El largo invierno da lugar a demasiados agotamientos. Las personas necesitan descansar y los que viven lejos de nuestra ciudad, a veces, ansían recuperar los momentos mágicos de la infancia y la juventud. Esas entrañables tertulias en la playa, los atardeceres que la bahía regala, los largos paseos con las pandillas donde el tótem era cualquier guitarra y las canciones que ya entonces, empezaban a estar pasadas de moda pero que acudían a nuestras gargantas cada atardecer.
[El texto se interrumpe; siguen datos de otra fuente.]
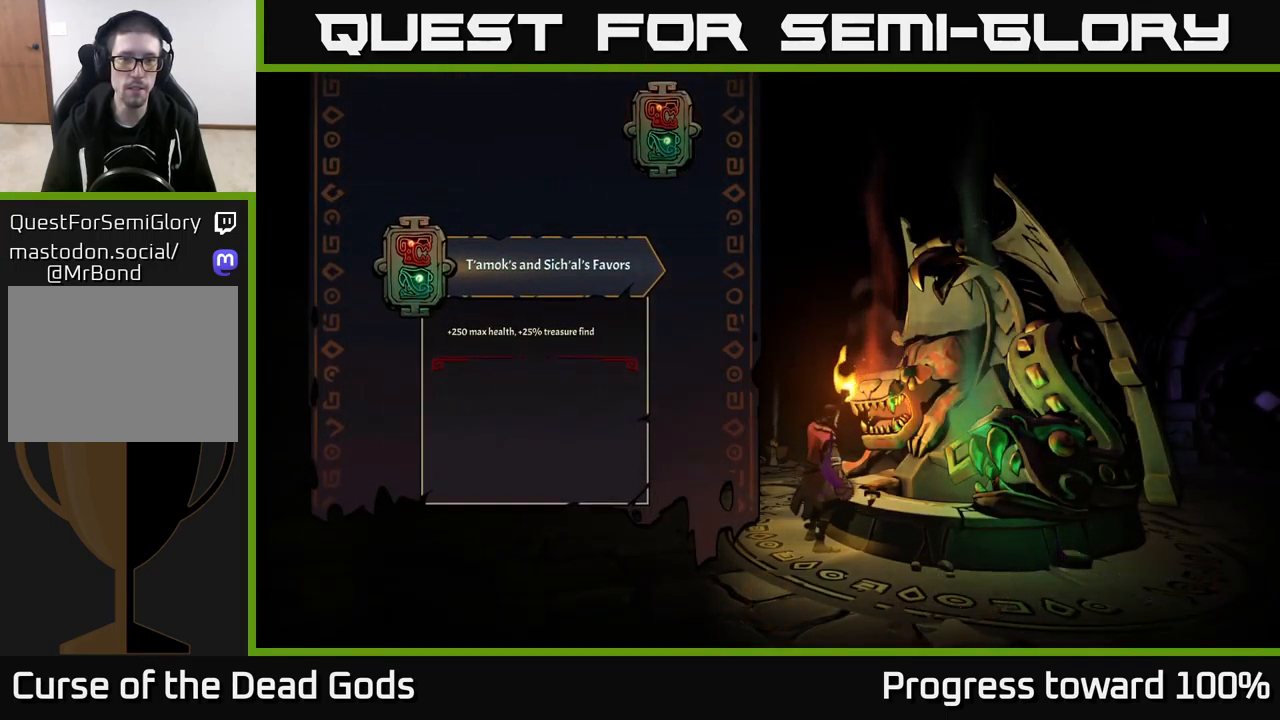
{"buttons": [], "left_stick": "center", "right_stick": "center", "events": []}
Ese Puerto con sabor a antiguo en donde las tradiciones y los pocos bares que había eran un punto de encuentro seguro. ¿Qué habrá sido de él?

Hoy he cenado en una hamburguesería con mis nietos como premio a algo. Dentro del lugar no sabía si estábamos en Jerez, Sevilla o Madrid. Da igual porque apenas hay diferencias entre ellos. Ni que decir tiene que si lo que necesitamos es algún vestido nuevo, las grandes superficies ofrecen casi lo mismo en una punta u otra del país. Las salas de cine, los bares de copas, las bebidas, las formas de alimentarnos se parecen tanto que no sé si los que vienen buscando a este pueblo nuestro lo llegan a encontrar o solo ven en él una parcela cualquiera, un rincón de las capitales.

En estos momentos me comenta mi nieto que le ha gustado muchísimo ver como el sol se escondía tras el mar. La verdad es que desde la pasarela de la playa de Las Redes hemos disfrutado de una puesta de sol espectacular. Y como mi pensamiento ya iba enredado en la forma de encarar este artículo, él me lo acaba de desmontar. La ropa o las hamburguesas pueden que sean idénticas. La gente detenida en silencio despidiéndolo, la avalancha de gaviotas sobre la arena, este sol de hoy y este mar abrazándolo, no. Tal vez por eso nuestro pueblo siga mereciendo ser visitado y en los que viven fuera perduren los mejores recuerdos que les den fuerzas para enfrentar los problemas de las grandes ciudades y, sobre todo, que afiance el sentimiento de pertenencia al pueblo de sus abuelos de modo que lo reencuentren cada verano.